Check each line below for "Willamette" and give the count of those that have it, nothing else.

● ● ●

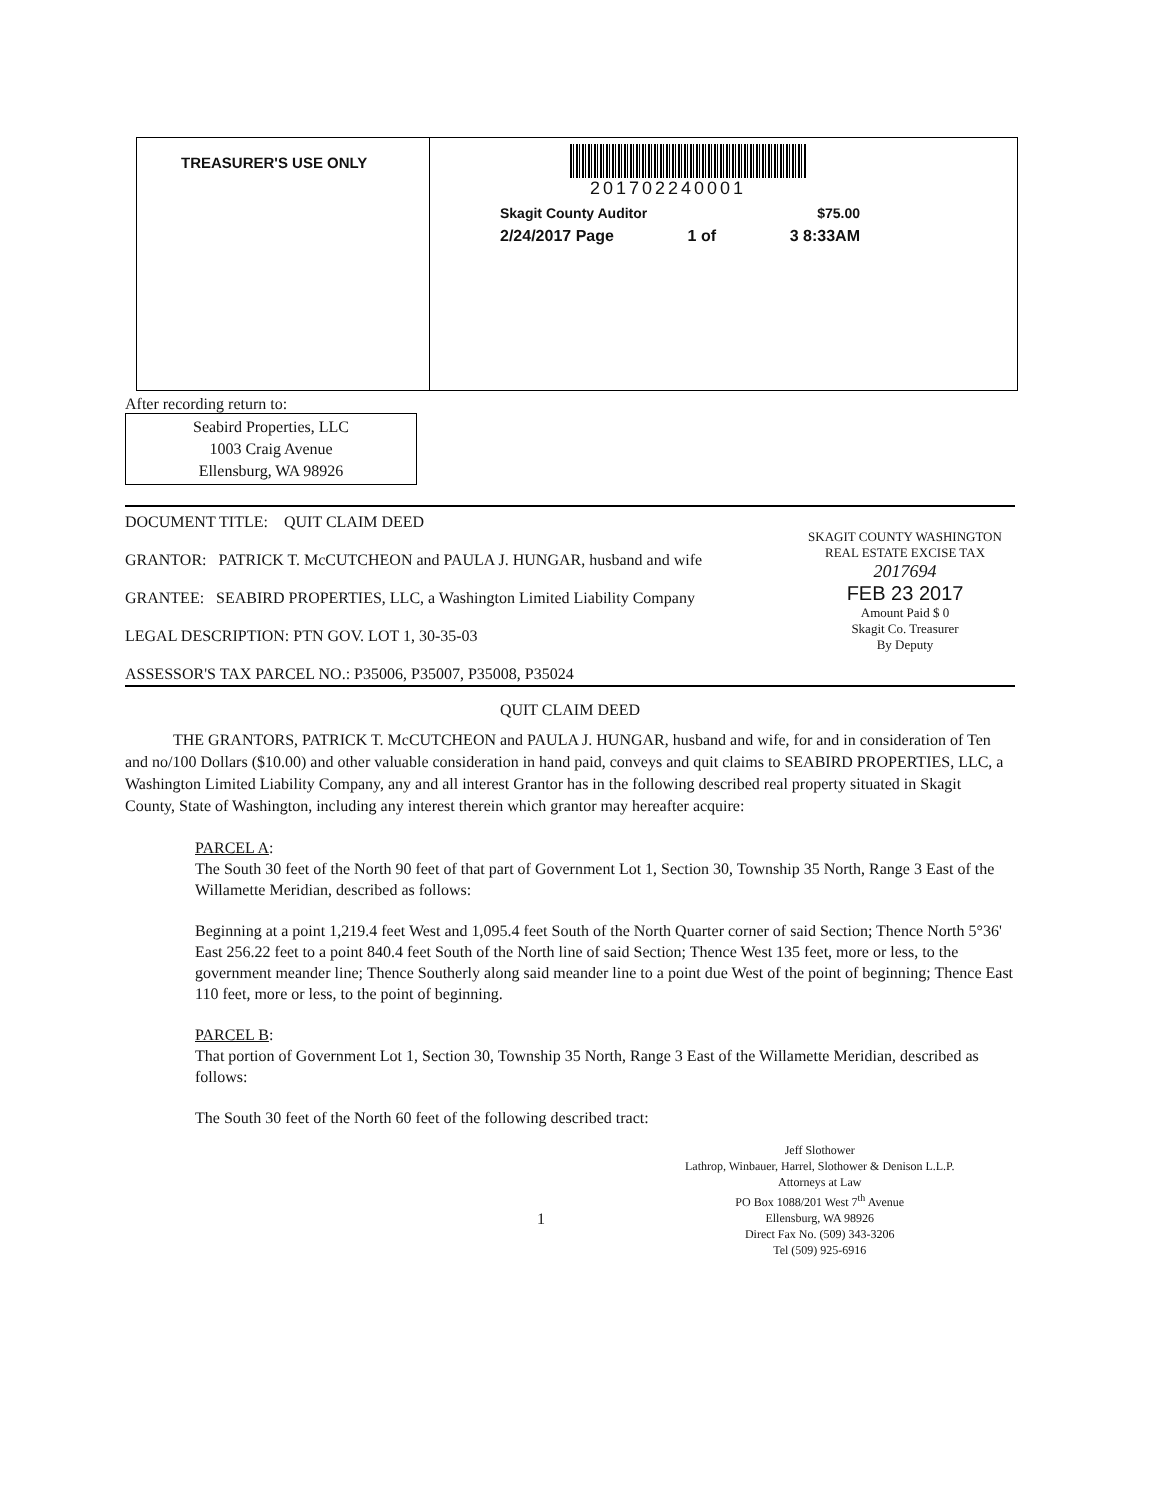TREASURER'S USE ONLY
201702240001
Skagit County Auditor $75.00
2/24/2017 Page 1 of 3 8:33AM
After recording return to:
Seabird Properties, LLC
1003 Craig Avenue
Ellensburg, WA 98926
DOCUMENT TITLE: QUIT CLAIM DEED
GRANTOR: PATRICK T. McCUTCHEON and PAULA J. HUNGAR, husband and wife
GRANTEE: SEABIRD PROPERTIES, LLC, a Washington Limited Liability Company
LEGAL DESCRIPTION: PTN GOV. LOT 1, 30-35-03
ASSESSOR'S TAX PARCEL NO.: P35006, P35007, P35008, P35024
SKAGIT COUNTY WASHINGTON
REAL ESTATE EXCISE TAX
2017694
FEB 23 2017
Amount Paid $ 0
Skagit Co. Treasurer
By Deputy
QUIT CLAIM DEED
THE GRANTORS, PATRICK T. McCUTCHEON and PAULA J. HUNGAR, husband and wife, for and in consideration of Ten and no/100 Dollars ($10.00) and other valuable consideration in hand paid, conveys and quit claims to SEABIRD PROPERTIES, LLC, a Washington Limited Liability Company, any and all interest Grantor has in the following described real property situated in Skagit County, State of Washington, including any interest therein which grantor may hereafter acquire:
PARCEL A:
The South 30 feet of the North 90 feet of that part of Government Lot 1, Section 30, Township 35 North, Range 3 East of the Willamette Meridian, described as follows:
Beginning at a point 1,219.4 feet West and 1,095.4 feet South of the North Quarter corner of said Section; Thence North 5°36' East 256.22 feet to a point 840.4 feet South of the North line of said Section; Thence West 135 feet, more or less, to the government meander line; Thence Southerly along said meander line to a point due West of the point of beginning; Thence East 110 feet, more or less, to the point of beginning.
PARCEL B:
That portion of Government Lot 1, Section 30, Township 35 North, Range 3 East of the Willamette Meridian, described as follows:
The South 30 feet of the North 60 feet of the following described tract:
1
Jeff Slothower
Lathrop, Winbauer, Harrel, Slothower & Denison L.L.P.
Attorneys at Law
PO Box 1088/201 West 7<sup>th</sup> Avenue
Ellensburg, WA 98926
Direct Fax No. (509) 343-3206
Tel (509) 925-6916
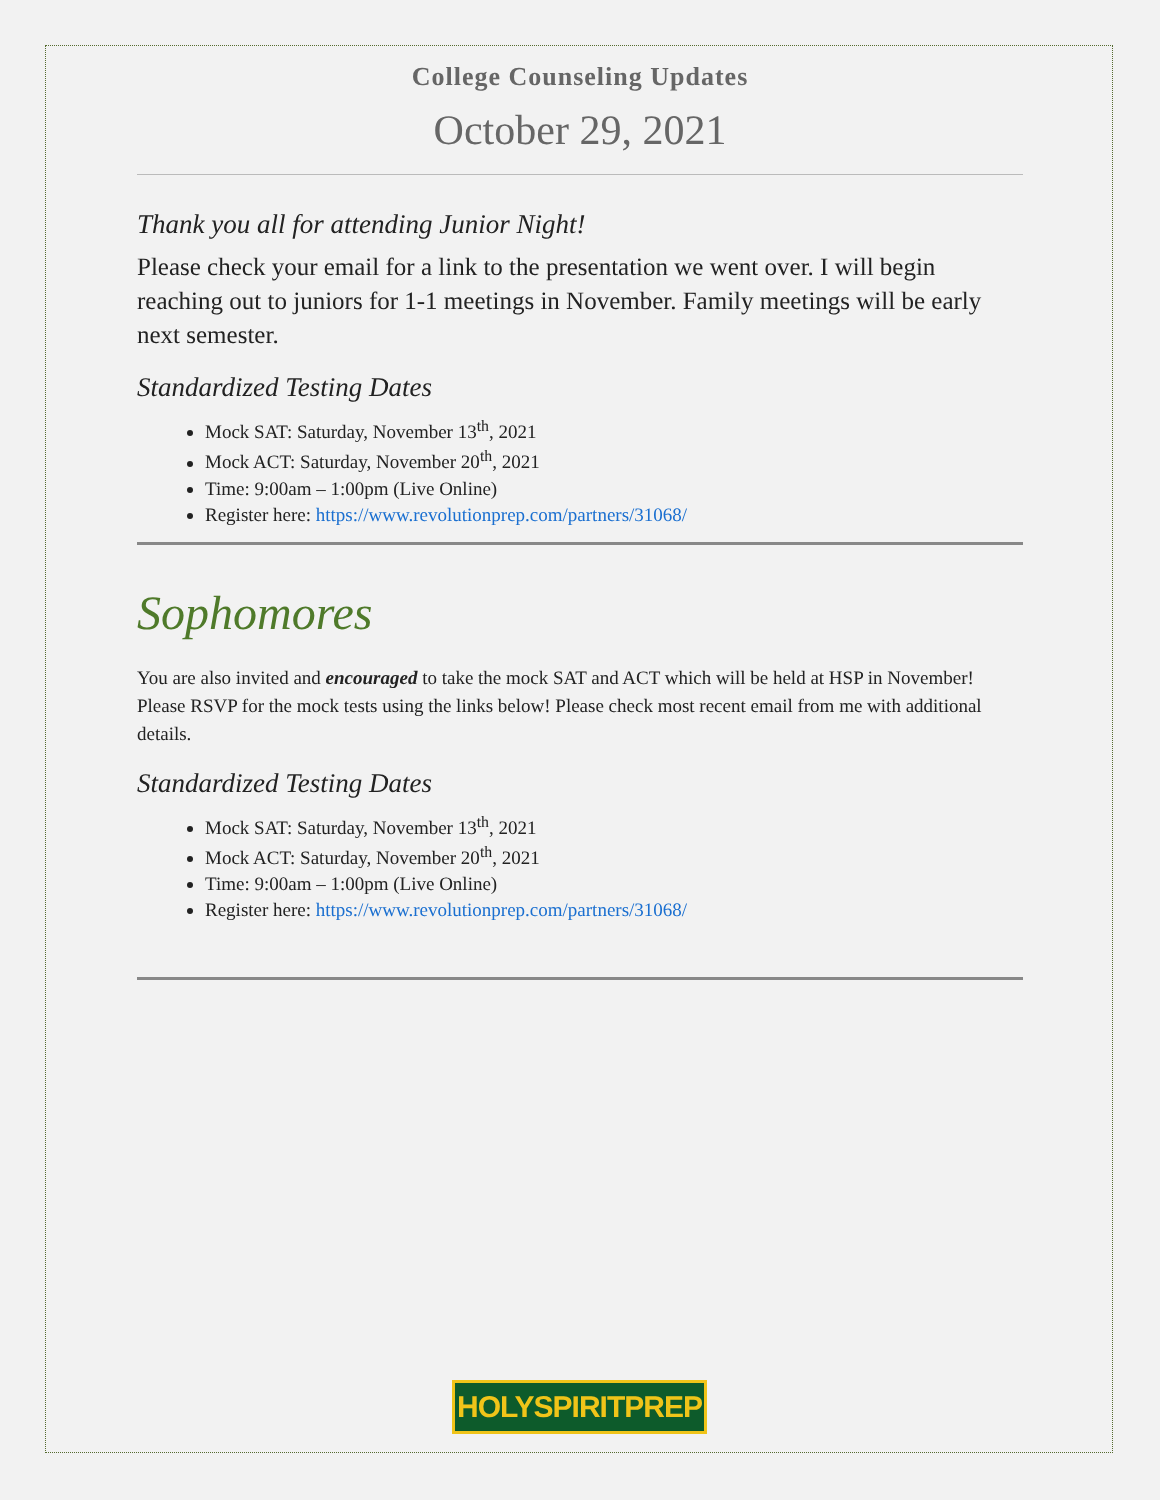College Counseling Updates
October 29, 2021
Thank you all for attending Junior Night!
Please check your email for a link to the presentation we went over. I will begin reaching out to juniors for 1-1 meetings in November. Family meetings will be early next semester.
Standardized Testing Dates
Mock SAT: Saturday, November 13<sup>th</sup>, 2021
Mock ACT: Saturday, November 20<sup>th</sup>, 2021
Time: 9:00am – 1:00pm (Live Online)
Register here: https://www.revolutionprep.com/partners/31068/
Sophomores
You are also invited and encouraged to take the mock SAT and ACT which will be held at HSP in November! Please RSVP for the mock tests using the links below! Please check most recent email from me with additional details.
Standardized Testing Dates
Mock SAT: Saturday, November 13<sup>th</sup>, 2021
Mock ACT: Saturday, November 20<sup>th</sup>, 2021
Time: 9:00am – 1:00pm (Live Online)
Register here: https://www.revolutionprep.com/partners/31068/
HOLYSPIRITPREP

● ● ●

* **OUTPUT**
2